I was sitting on the rocking chair, the chair I still have today. It used to face the front door. I was sat there when my mum walked in and told me the news. 

He’d been in and out of hospital for almost a year. This was one of those few times I’d waited at home when she went to see him. Usually I’d be farmed out to someone else’s house, a friends or neighbour. Maybe this time there wasn’t time to make arrangements, I don’t remember. I know she got there too late. I guess the hospital had called and she’d had to rush out. 

I was sat facing the front door waiting for her to get back. 

I knew from her face. Hot tears ran instinctually. Incessantly. 

I kept thinking over, I don’t understand. How can a person stop being? I don’t understand. 

She told me not to be sad. He had been so ill. To want him to carry on living was to want him to go on suffering. It was a release. A great release. He was in a better place now. 

Such an overwhelm. Yes, he wasn’t ill now. And he wasn’t here. And he wasn’t angry and shouting and so full of fury. He wasn’t drunk and dangerous. He wasn’t threatening, he wasn’t all the excuses why. All the reasons. He wasn’t my dad. He just wasn’t. 

He wasn’t here. And he wasn’t coming back. 

And I didn’t understand how someone could just stop being. Stop being at all, forever. How does this happen?

I still don’t know.

Author: Mixy

artist, thing maker & idea magpie. I am making it all up, one bit at a time.

6 thoughts on “Today is April 8th. Today I remember. ”

  1. Your writing is very powerful and evocative. It doesn’t matter how long ago a loss occurred, those special dates make the raw grief well back up inside us.
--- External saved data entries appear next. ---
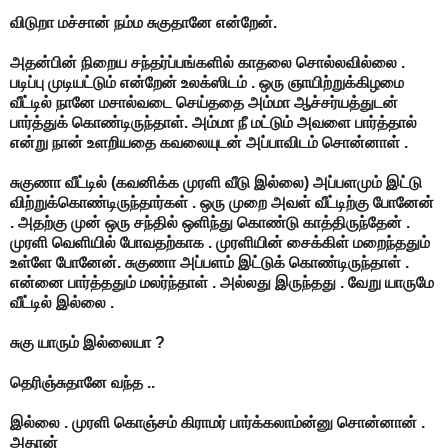
விடுறா மச்சான் நம்ம சுகுதானே என்றேன்.
அதன்பின் நிறைய சந்தர்ப்பங்களில் காதலை சொல்லவில்லை .
படிப்பு முடியட்டும் என்றேன் உலக்ஸிடம் . ஒரு ஞாயிற்றுக்கிழமை
வீட்டில் நானே மசால்வடை செய்ததை அம்மா ஆச்சர்யத்துடன்
பார்த்துக் கொண்டிருந்தாள். அம்மா நீ மட்டும் அவளை பார்த்தால்
என்று நான் உளறியதை கவலையுடன் அப்பாவிடம் சொன்னாள் .
சுகுணா வீட்டில் (கவனிக்க முரளி வீடு இல்லை) அப்பளமும் இட்டு
விற்றுக்கொண்டிருந்தார்கள் . ஒரு முறை அவள் வீட்டிற்கு போனேன்
. அதற்கு முன் ஒரு சந்தில் ஒளிந்து கொண்டு காத்திருந்தேன் .
முரளி வெளியில் போவதற்காக . முரளியின் சைக்கிள் மறைந்ததும்
உள்ளே போனேன். சுகுணா அப்பளம் இட்டுக் கொண்டிருந்தாள் .
என்னை பார்த்ததும் மலர்ந்தாள் . அல்லது இருந்தது . வேறு யாருமே
வீட்டில் இல்லை .
சுகு யாரும் இல்லையா ?
தெரிஞ்சுதானே வந்த ..
இல்லை . முரளி கொஞ்சம் கிராமர் பார்க்கலாம்ன்னு சொன்னான் .
அதான்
I hope the day passes gently for you.

    Like

  2. Such a lot mixed up in your memories, eph. Strings and strands, leaves and loops. A complex work in progress, as I think it is for many of us. The answers? It is so strange how life can change completely within even a few hours. But somehow it goes on just the same for the rest of the world. Or seems to. I hope you managed to find some colour at your fingertips. Best wishes, Philippa

    Liked by 1 person

    1. thank you sweets, you describe it so well. Yes, there’s always color. I fell down a rabbit hole for an hour or some last week; I was a little girl, I sobbed hard again, and then I bobbed back up again. I floated back to now. My now is a happy space, and that’s all there really is.